The result: ~75-80% fewer retention calls during batch workloads. The CPU spikes dropped from "melting" to "warm." Recall quality improved because the embedding space wasn't polluted with transient noise. The trade-off is that some genuinely useful facts might get dropped — but a clean store beats a complete one.
What Actually Changed
Before Hindsight, every session was a fresh start. The agent didn't remember which services ran where, which hosts were on which Proxmox node, or which SSH key unlocked which container. I answered the same infrastructure questions over and over.
After Hindsight, those questions stopped.
When I say "check the Grafana dashboard," the agent recalls Grafana is on the monitoring host at port 3000, that the monitoring host is a Proxmox guest, and that it's reachable from the bridge. It follows the entity chain without asking me to fill gaps.
Cross-session context was the bigger win. Before, if we debugged a gateway issue on Monday and I came back Wednesday, the agent had no memory of Monday's diagnosis. Now "remember we moved the wiki container last month?" actually works. The agent retrieves the migration memory, checks the entity graph for the current location, and picks up where we left off.
Sixty-two completed tasks and the agent finally has context across conversations. Not because I built a sophisticated memory architecture — because I plugged in an open-source plugin, fought through the source-build and the spawn storms, and learned that the hard part of AI memory isn't the technology. It's deciding what's worth remembering.
What's Next
The biggest gap right now is visibility. I have no dashboard showing what's stored, how often facts are accessed, or whether recall is returning stale data. The OOM kills went unnoticed for days. The CPU saturation was invisible until I SSH'd in and ran htop. A simple Grafana panel — memory count, access frequency, search hit rates — would catch problems before the agent's behavior degrades.

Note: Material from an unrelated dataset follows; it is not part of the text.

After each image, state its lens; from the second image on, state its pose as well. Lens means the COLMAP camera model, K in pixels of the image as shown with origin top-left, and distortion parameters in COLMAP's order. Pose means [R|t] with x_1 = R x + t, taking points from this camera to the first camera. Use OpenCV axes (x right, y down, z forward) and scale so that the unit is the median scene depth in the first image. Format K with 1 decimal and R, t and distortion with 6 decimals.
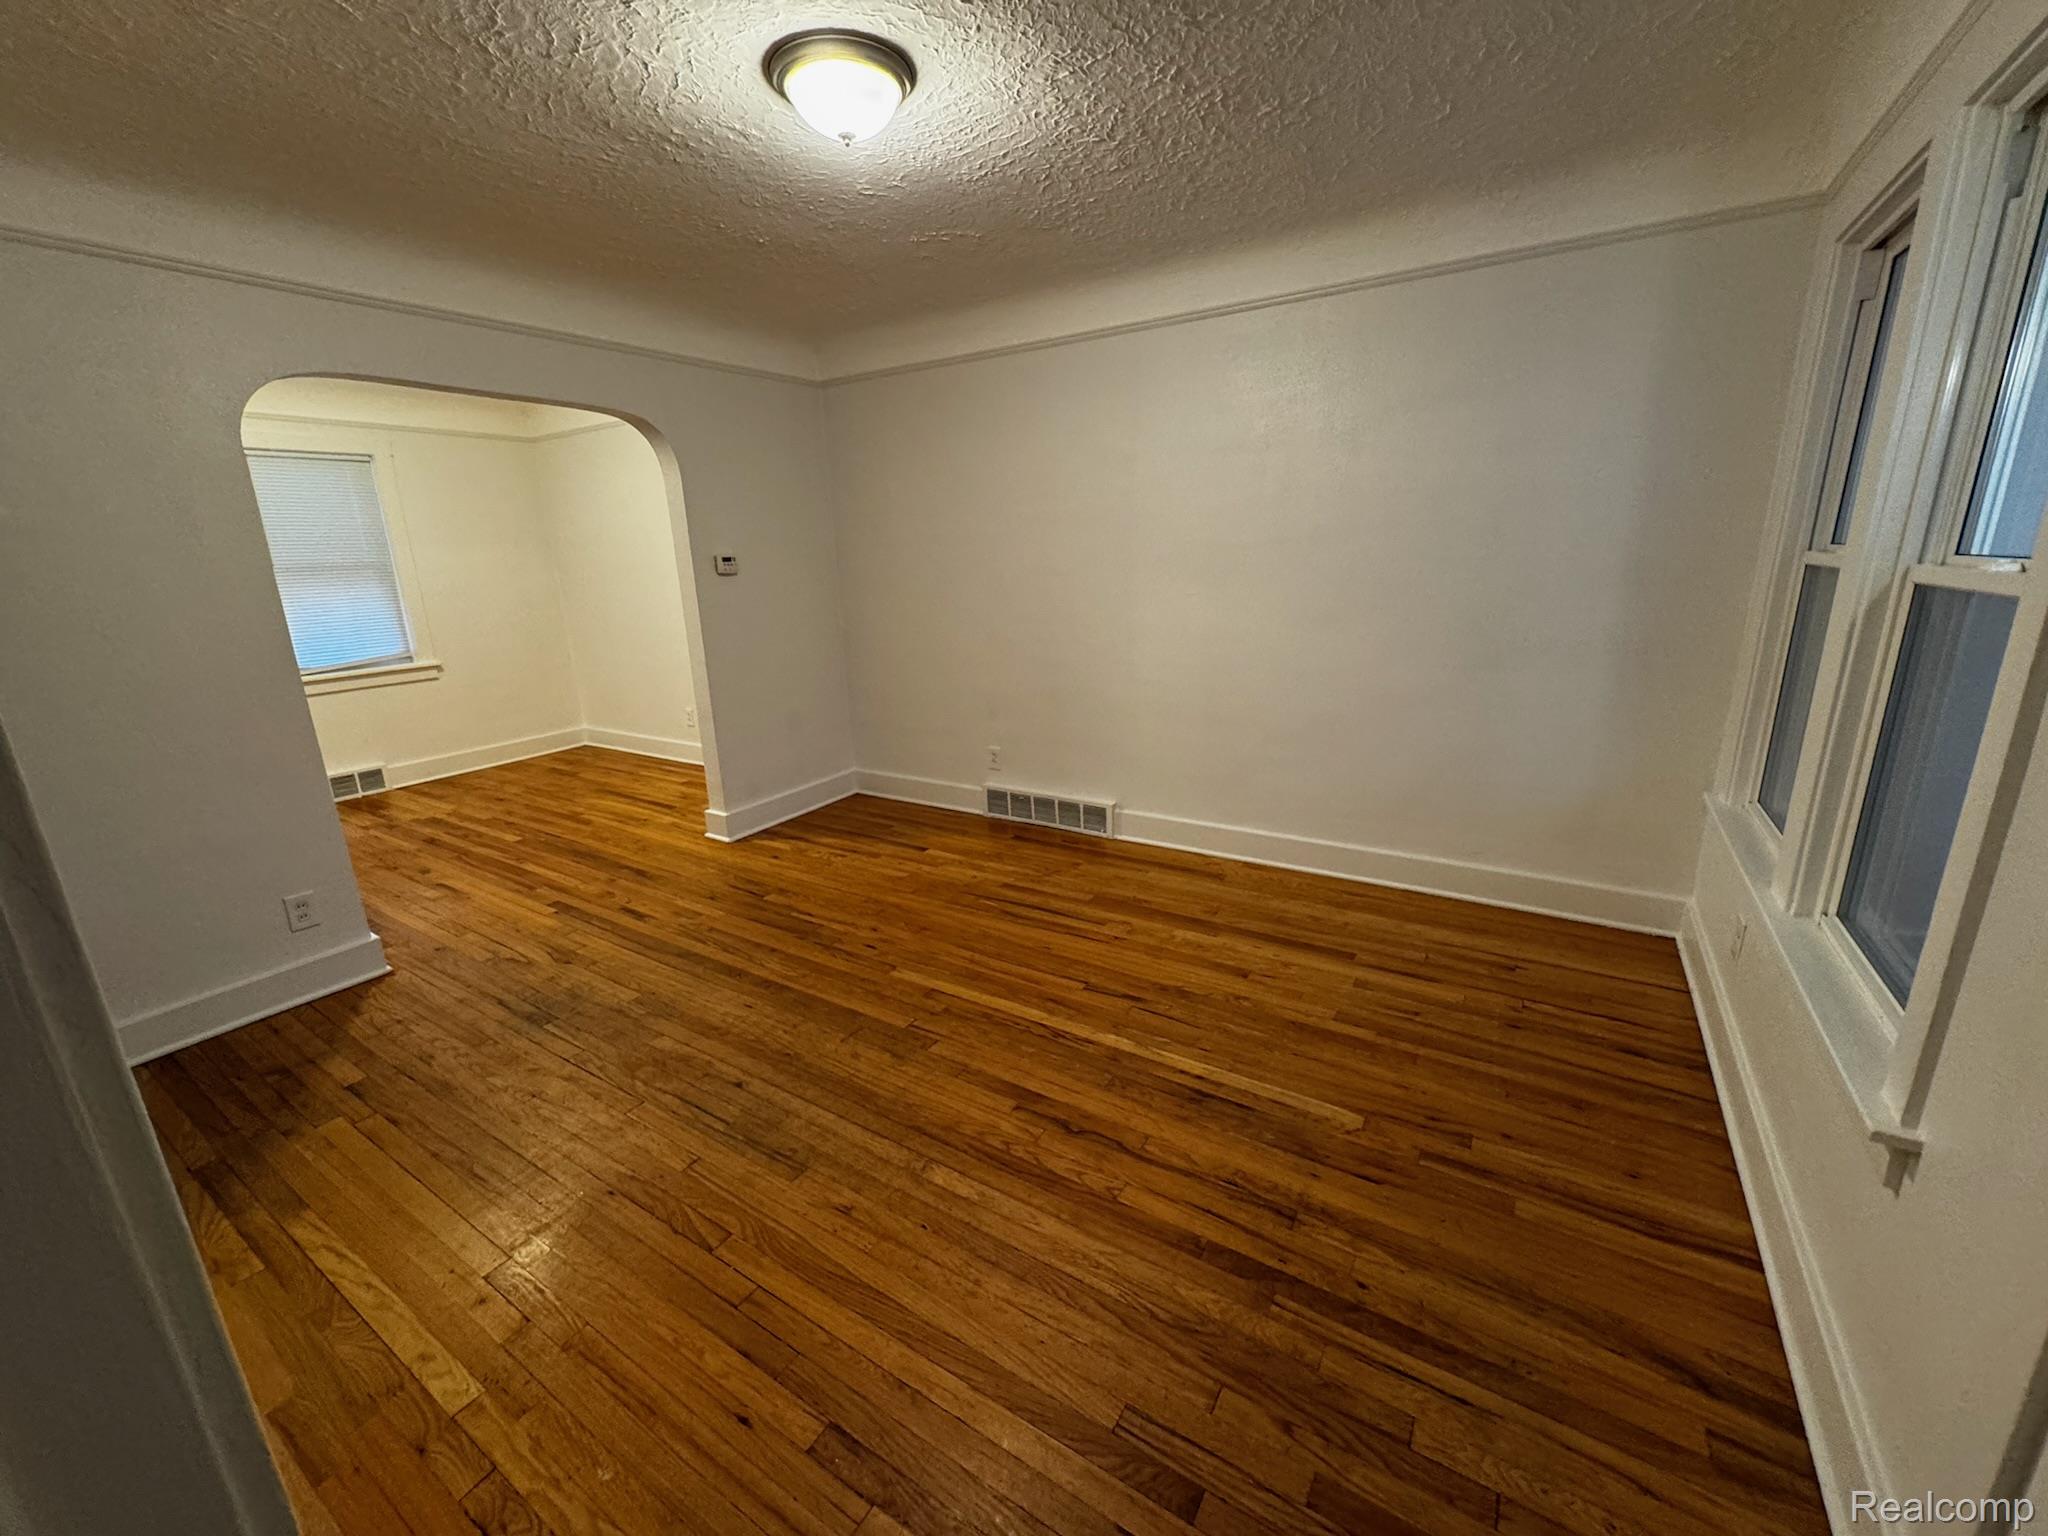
lens RADIAL K [[812.5, 0, 1029.9], [0, 812.5, 770.5], [0, 0, 1]] dist [-0.002313, -0.000688]
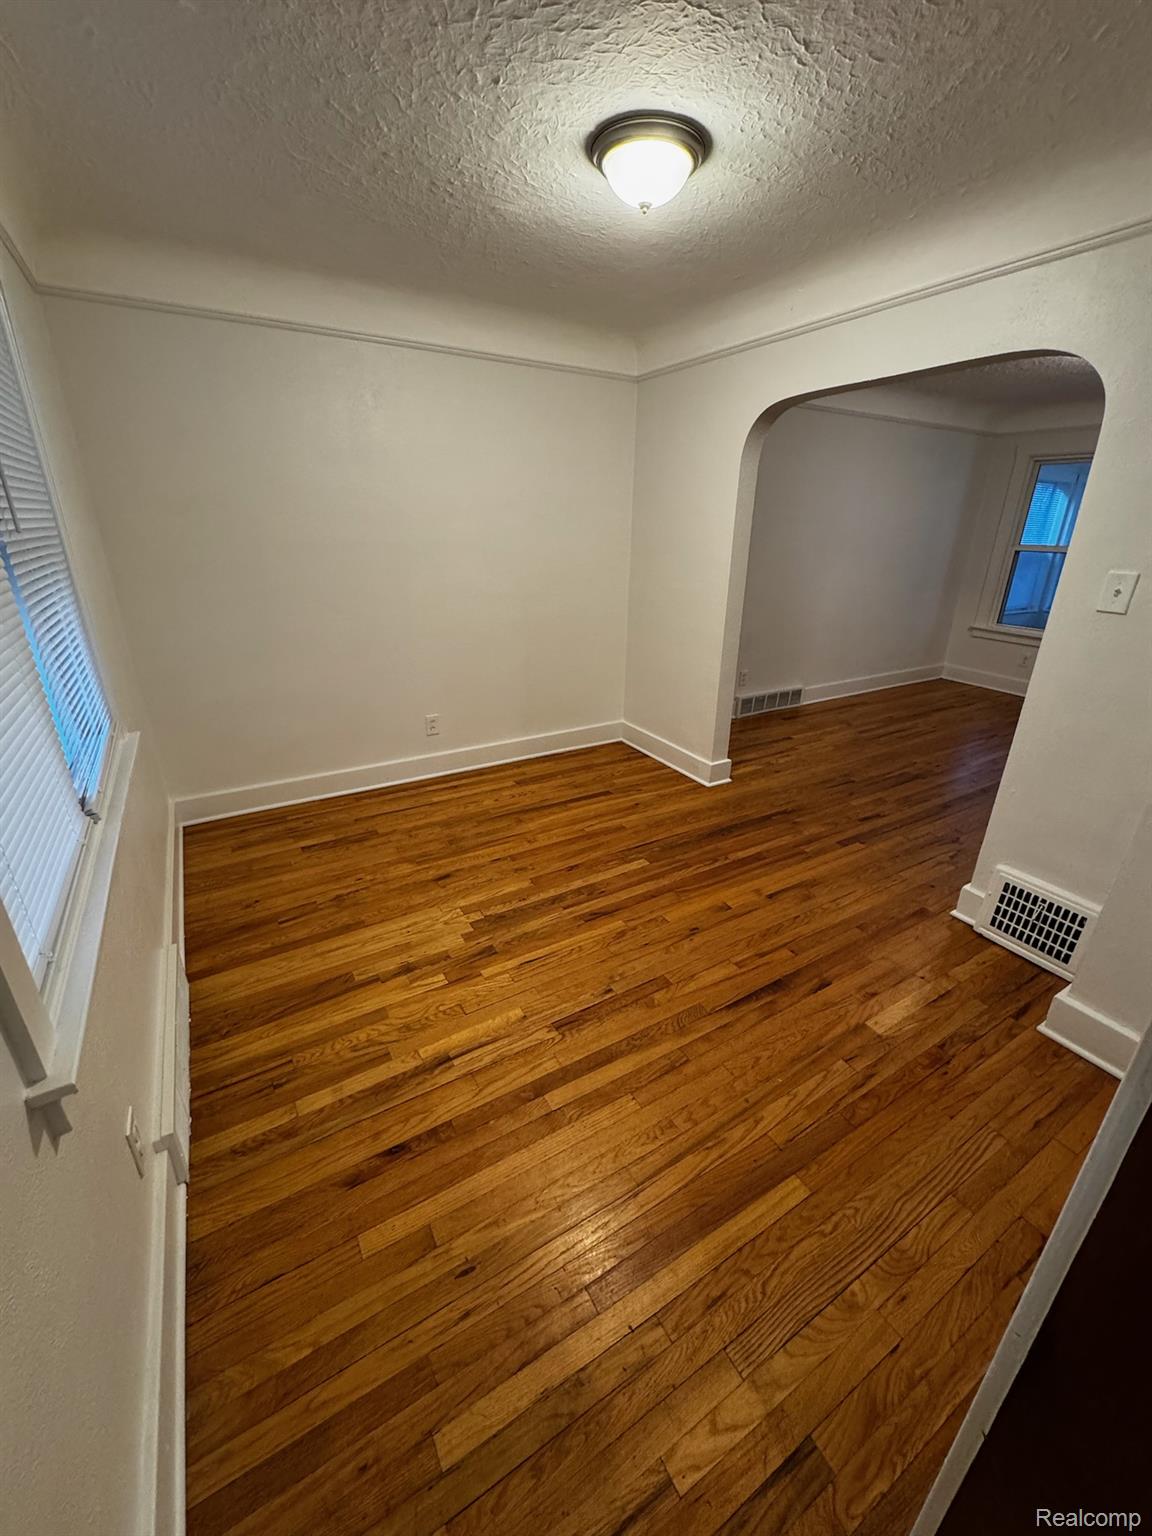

Longer term, I want to add memory decay. Facts that are never accessed should deprioritize over time. The NetAlertX hostname quirk is worth keeping forever. A gateway 503 from three weeks ago is not. The current store treats them equally.
But those are problems for another week. For now, my agent remembers which services run where and how to reach them — without being told every time. It only took an embedded PostgreSQL, a source-built pgvector, a root-user initdb workaround, and two OOM kills to get there.